- **Material supplied**:
<<<<
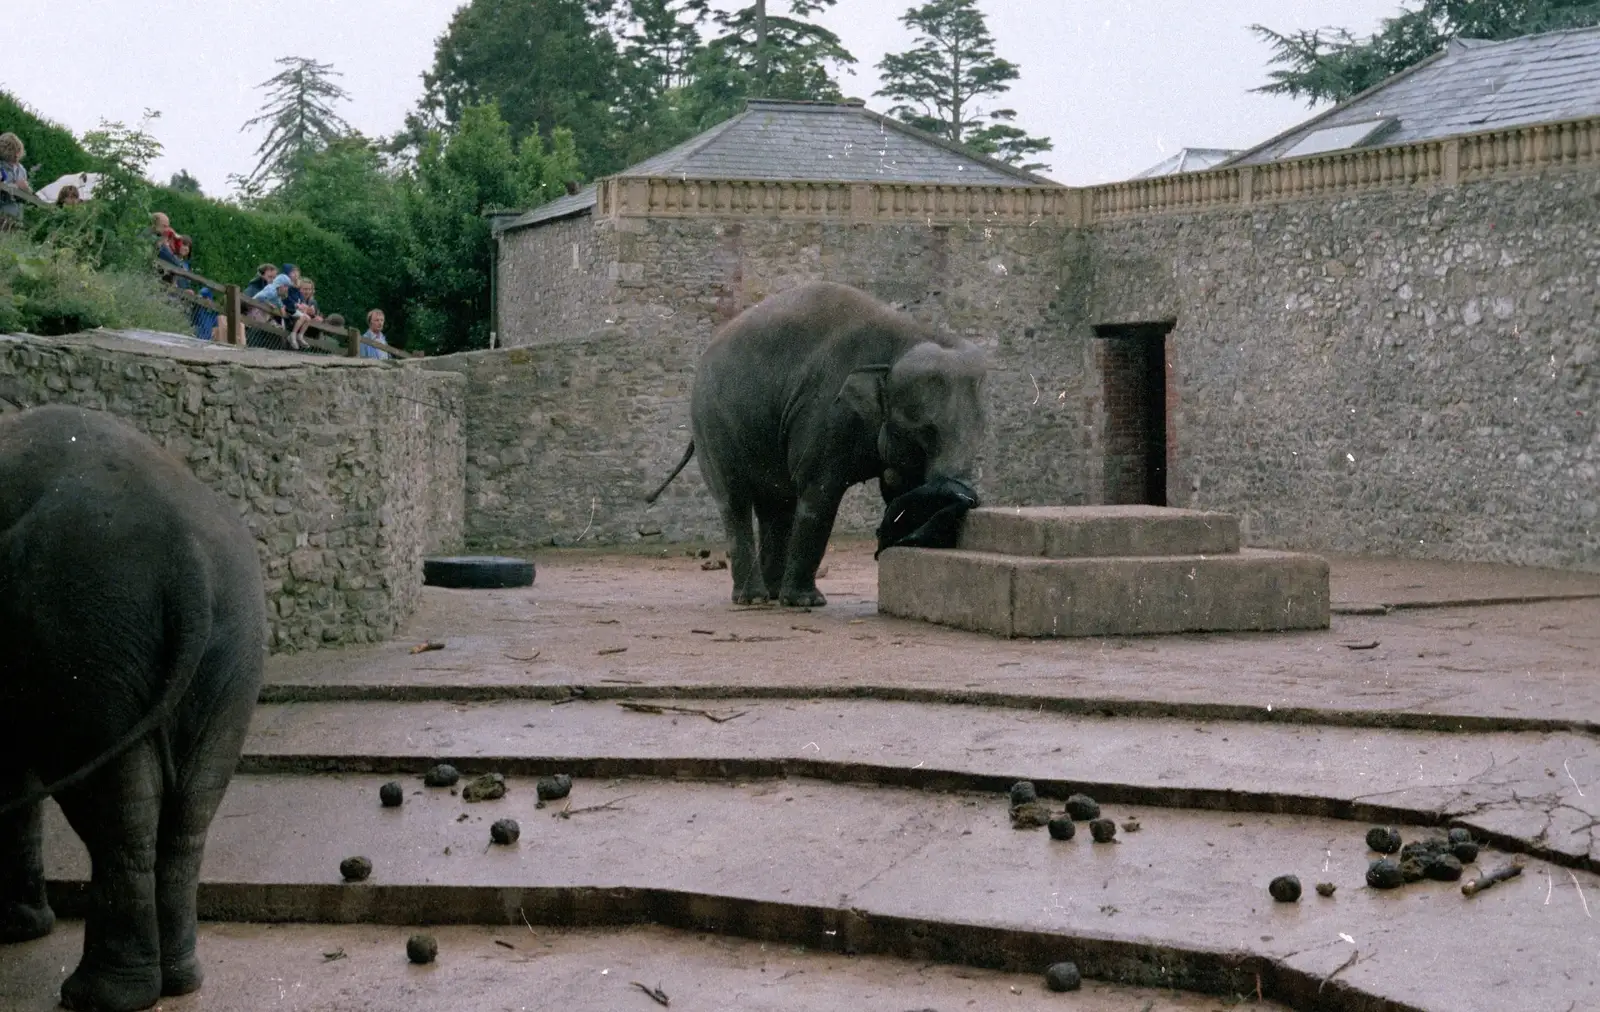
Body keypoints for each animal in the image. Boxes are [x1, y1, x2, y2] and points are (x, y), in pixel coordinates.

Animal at [0, 405, 266, 1012]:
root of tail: (187, 556)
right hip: (230, 643)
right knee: (189, 809)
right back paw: (178, 982)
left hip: (86, 628)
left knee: (113, 809)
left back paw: (97, 996)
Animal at [647, 281, 988, 607]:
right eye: (925, 431)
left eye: (981, 432)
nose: (965, 497)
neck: (910, 334)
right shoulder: (824, 410)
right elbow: (820, 493)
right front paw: (807, 602)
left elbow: (900, 489)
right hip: (713, 424)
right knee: (735, 500)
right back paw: (753, 598)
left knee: (777, 505)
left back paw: (773, 595)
>>>>
- **Required work**:
Pictures stay out. Print the data exactly, from its first line through the line containing "left back paw: (97, 996)".

- **Answer box**:
Body keypoints for each animal in the image. Boxes are [x1, y1, x2, y2] and points are (x, y), in pixel coordinates.

Animal at [0, 405, 266, 1012]:
root of tail: (187, 556)
right hip: (230, 643)
right knee: (189, 809)
right back paw: (178, 982)
left hip: (86, 628)
left knee: (113, 809)
left back paw: (97, 996)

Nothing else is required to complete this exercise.